Ken Harbaugh was the 2020 Hooah Award winner, given annually to an American veteran "who defines citizenship through service to our country, both in uniform and beyond". His writing on civil-military affairs has appeared in The Atlantic, The New York Times, The Bulwark, and Yale Journal of International Law. He served as a commentator for National Public Radio and as host for Crooked Media's Reclaiming Patriotism. He currently hosts several podcasts, including Warriors in Their Own Words, and Burn the Boats, which received a 2021 Ambies nomination for best political podcast of the year.

== Nonprofit career ==
In 2007, Harbaugh co-founded The Mission Continues, a nonprofit focusing on veterans issues, with Eric Greitens, who went on to become the Republican governor of Missouri. The Mission Continues was chronicled in Joe Klein's book Charlie Mike, which detailed the efforts of Harbaugh, Greitens, and others to raise money for and then staff their organization.

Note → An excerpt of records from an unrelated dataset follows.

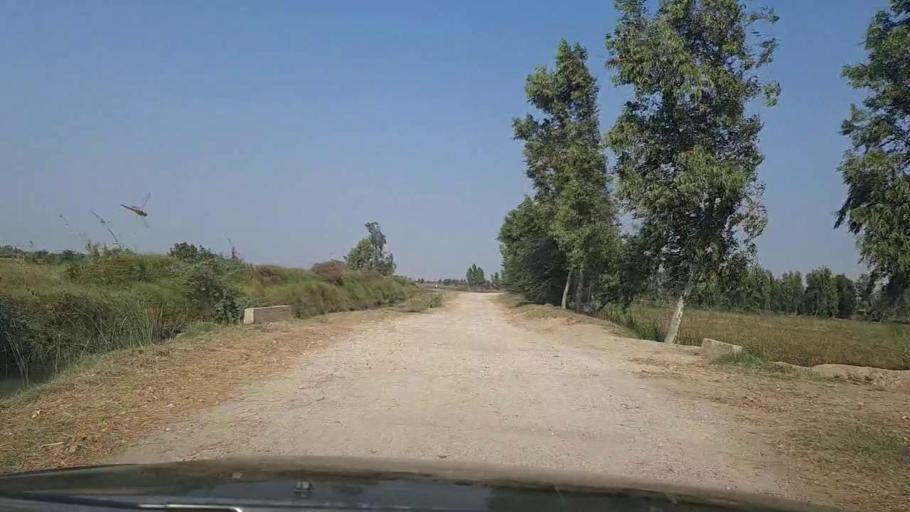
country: PK
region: Sindh
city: Thatta
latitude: 24.6222
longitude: 67.8145
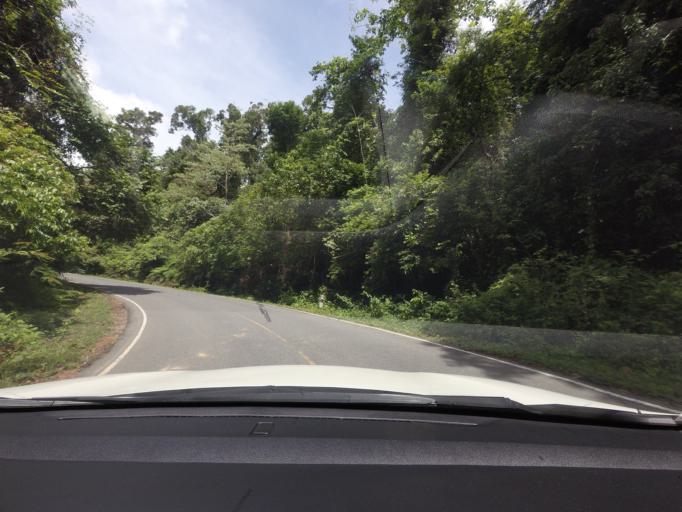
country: TH
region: Nakhon Nayok
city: Nakhon Nayok
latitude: 14.3423
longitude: 101.3487
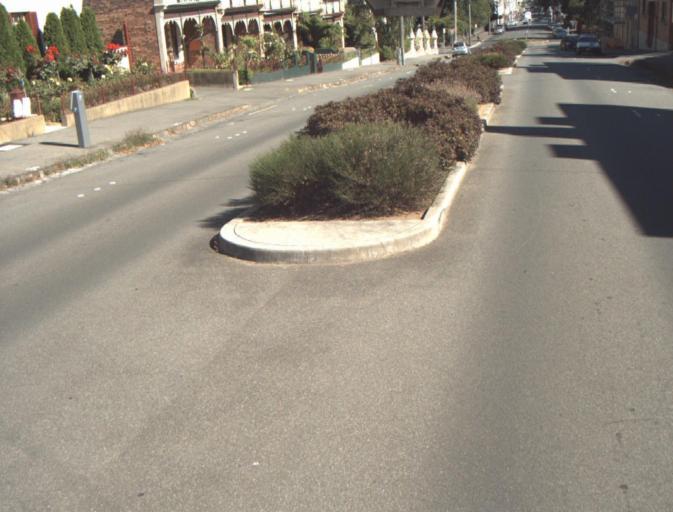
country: AU
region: Tasmania
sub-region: Launceston
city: Launceston
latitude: -41.4416
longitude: 147.1422
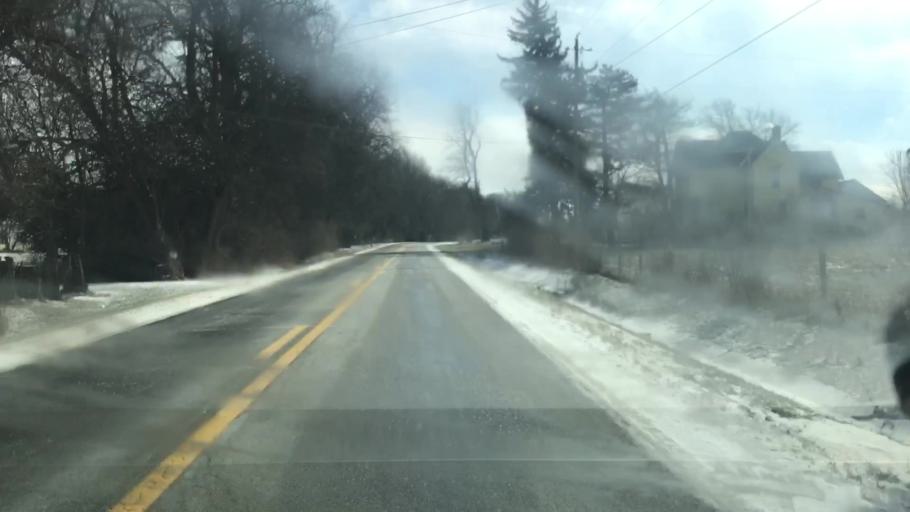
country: US
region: Ohio
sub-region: Franklin County
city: Hilliard
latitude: 40.0211
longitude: -83.2189
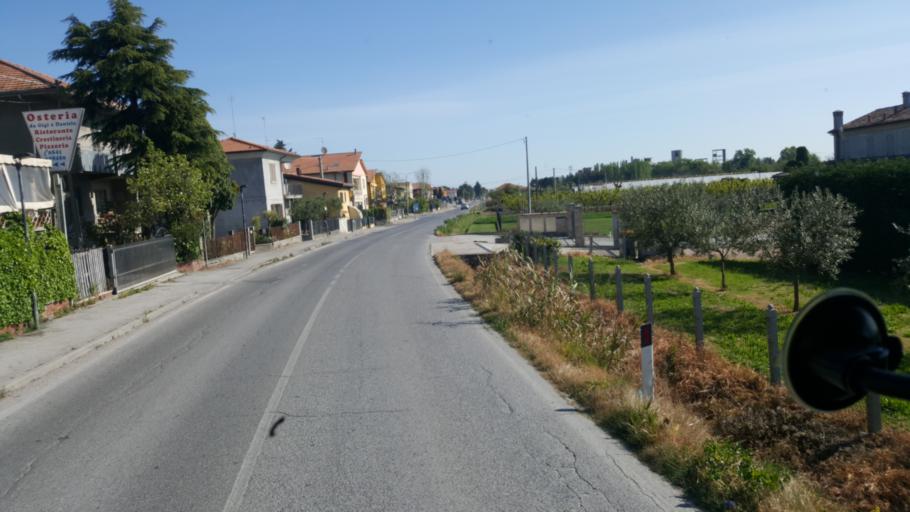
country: IT
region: Emilia-Romagna
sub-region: Provincia di Rimini
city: Sant'Andrea
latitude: 44.0318
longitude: 12.4189
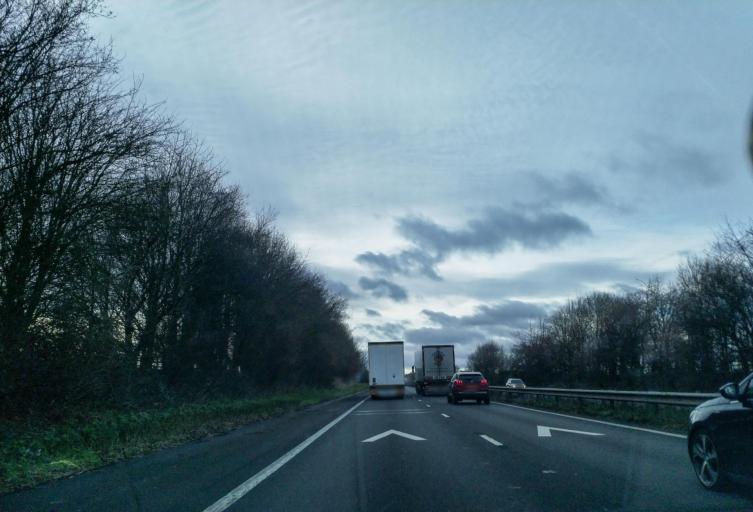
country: GB
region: England
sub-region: Kent
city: Sittingbourne
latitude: 51.2972
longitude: 0.7632
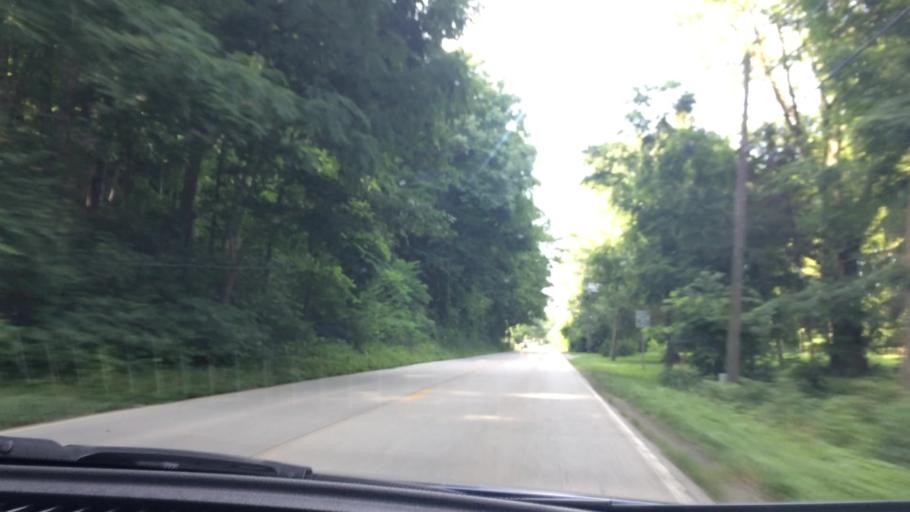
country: US
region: Indiana
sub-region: Tippecanoe County
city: West Lafayette
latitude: 40.4385
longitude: -86.8972
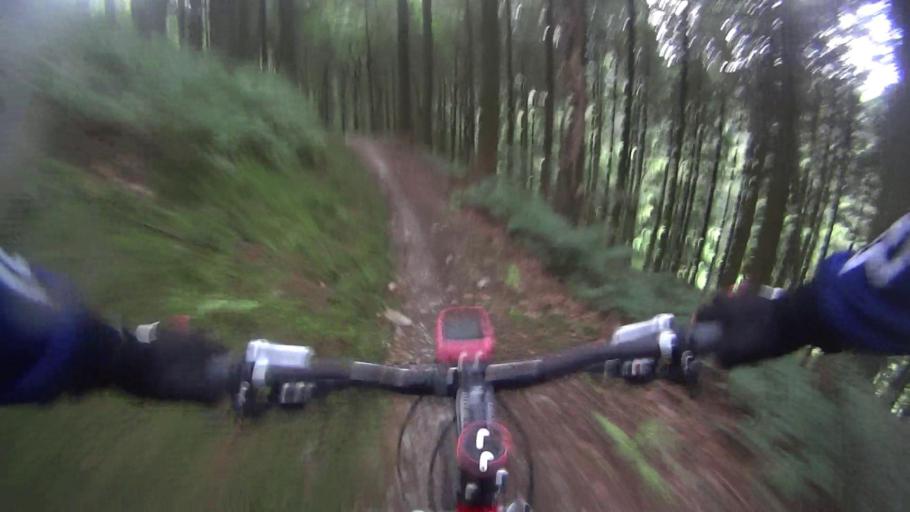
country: GB
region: Wales
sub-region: County of Ceredigion
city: Bow Street
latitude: 52.4185
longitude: -3.9149
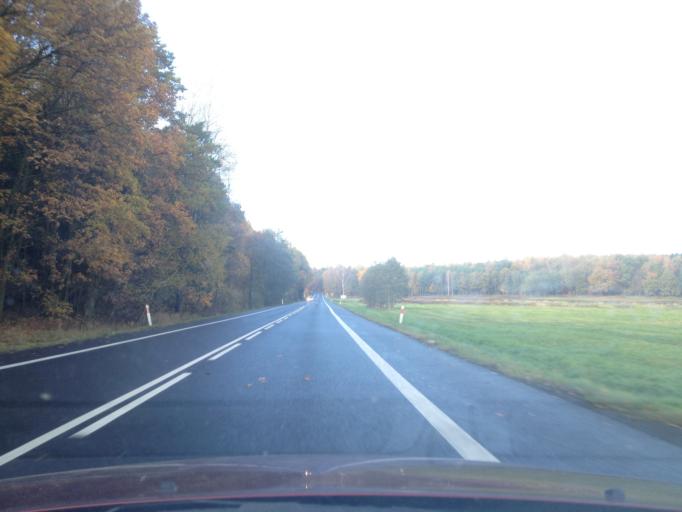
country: PL
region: Lower Silesian Voivodeship
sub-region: Powiat zgorzelecki
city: Lagow
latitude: 51.1542
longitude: 15.0712
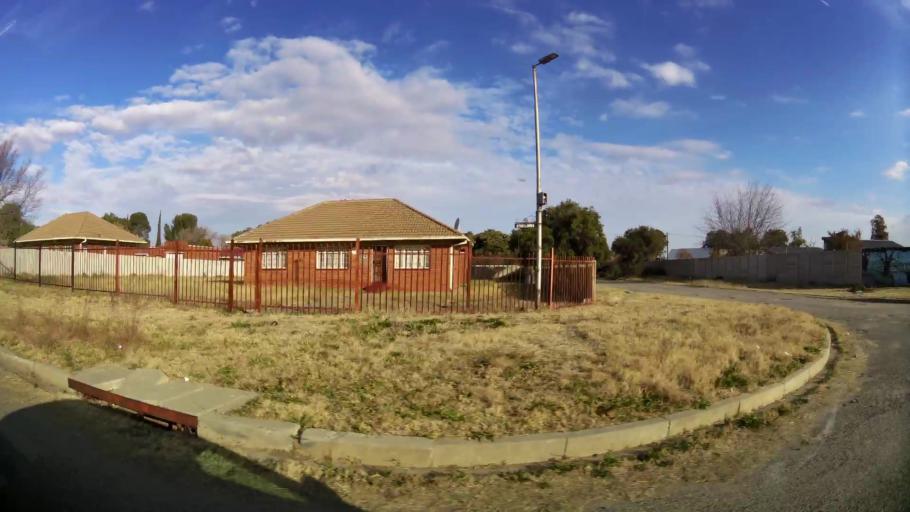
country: ZA
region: Orange Free State
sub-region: Lejweleputswa District Municipality
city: Welkom
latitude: -27.9873
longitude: 26.7067
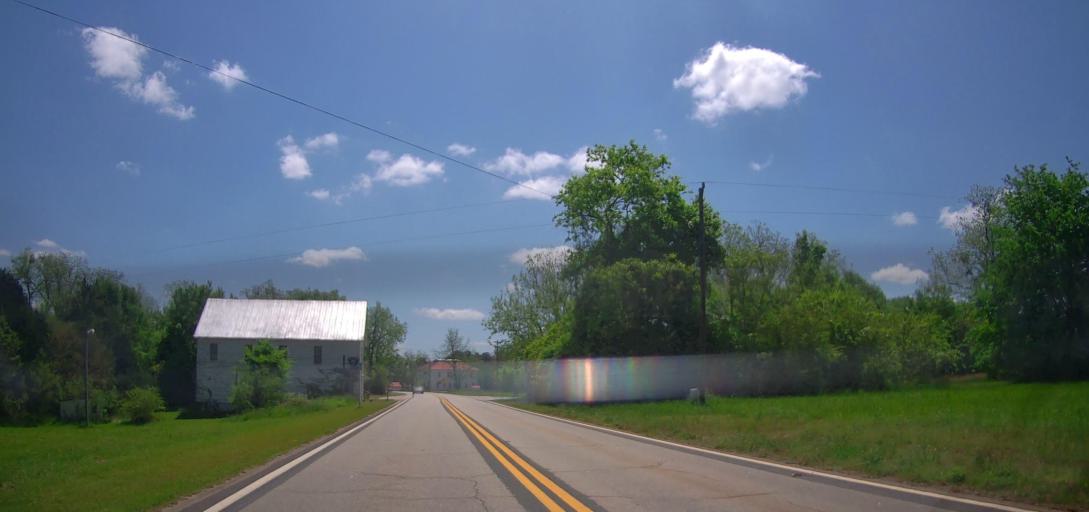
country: US
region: Georgia
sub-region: Jasper County
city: Monticello
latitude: 33.1787
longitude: -83.6403
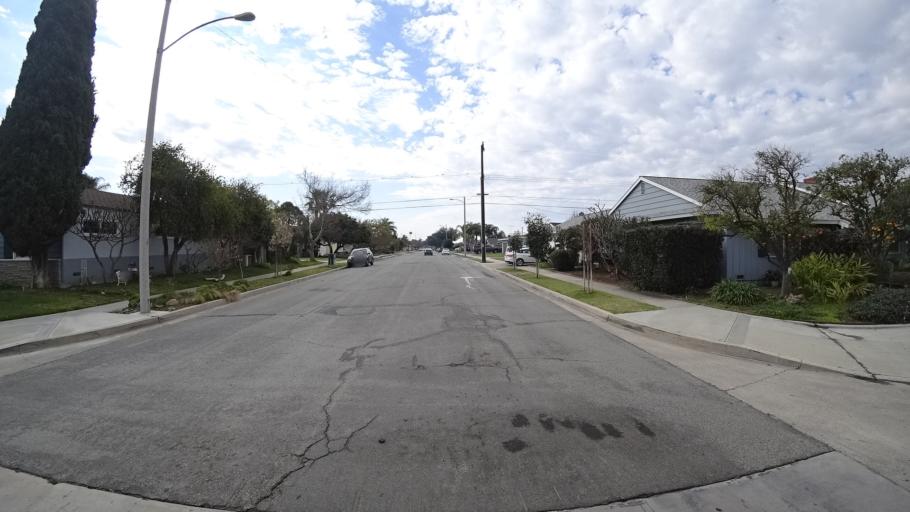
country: US
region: California
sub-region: Orange County
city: Placentia
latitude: 33.8512
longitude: -117.8855
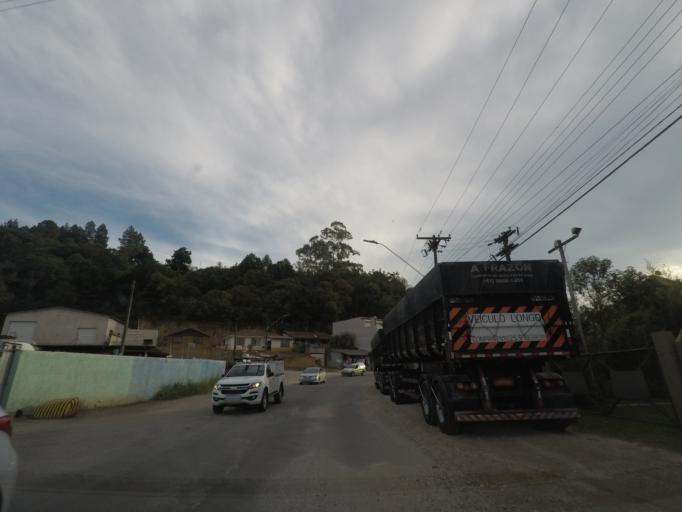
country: BR
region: Parana
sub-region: Colombo
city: Colombo
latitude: -25.2888
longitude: -49.2159
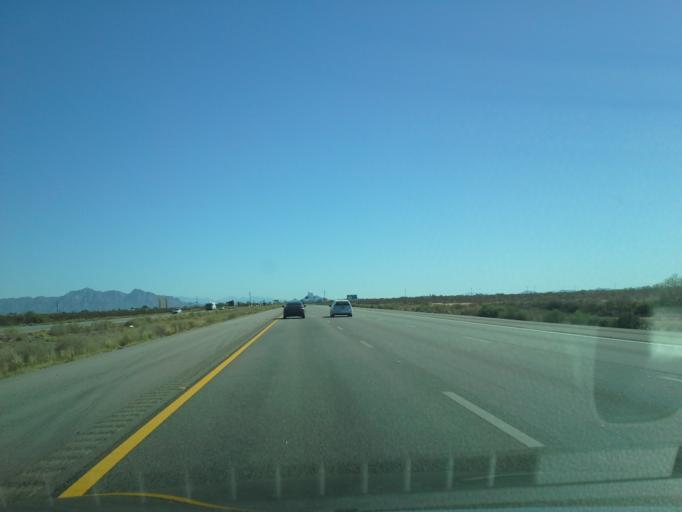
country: US
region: Arizona
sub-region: Pinal County
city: Arizona City
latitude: 32.7925
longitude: -111.6444
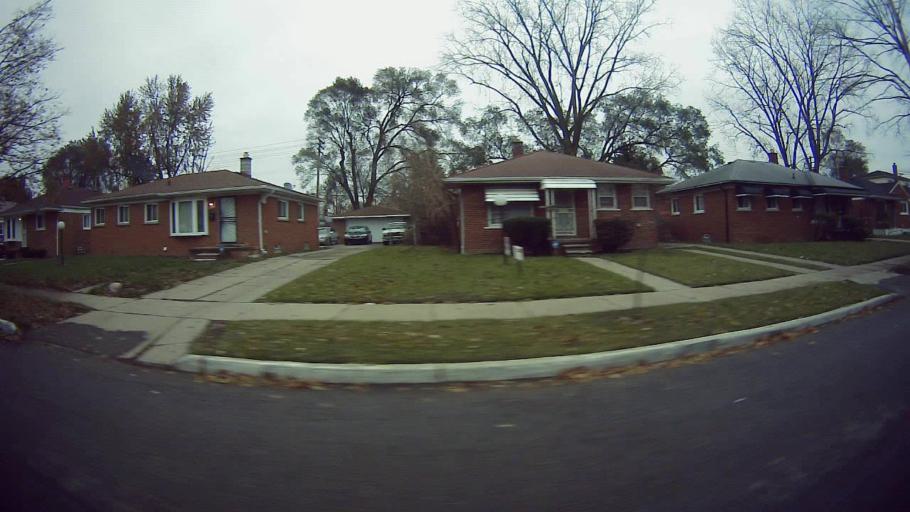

He is the former president of Team Rubicon, a nonprofit that deploys military veterans worldwide as emergency first responders.

== Publications ==
His writing on civil-military affairs has appeared in The Atlantic, The Bulwark, The New York Times, and the Yale Journal of International Law. He hosts several podcasts, including Warriors in Their Own Words, and Burn the Boats, which received a 2021 Ambies nomination for best political podcast of the year.

He released videos via his Substack website, The Ken Harbaugh Show.

== Personal life ==
Harbaugh and his wife, Annmarie, have two daughters and a son. In 2009, the family moved from Connecticut to Chagrin Falls, Ohio, and then moved to California in 2014. They moved back to Ohio in 2016.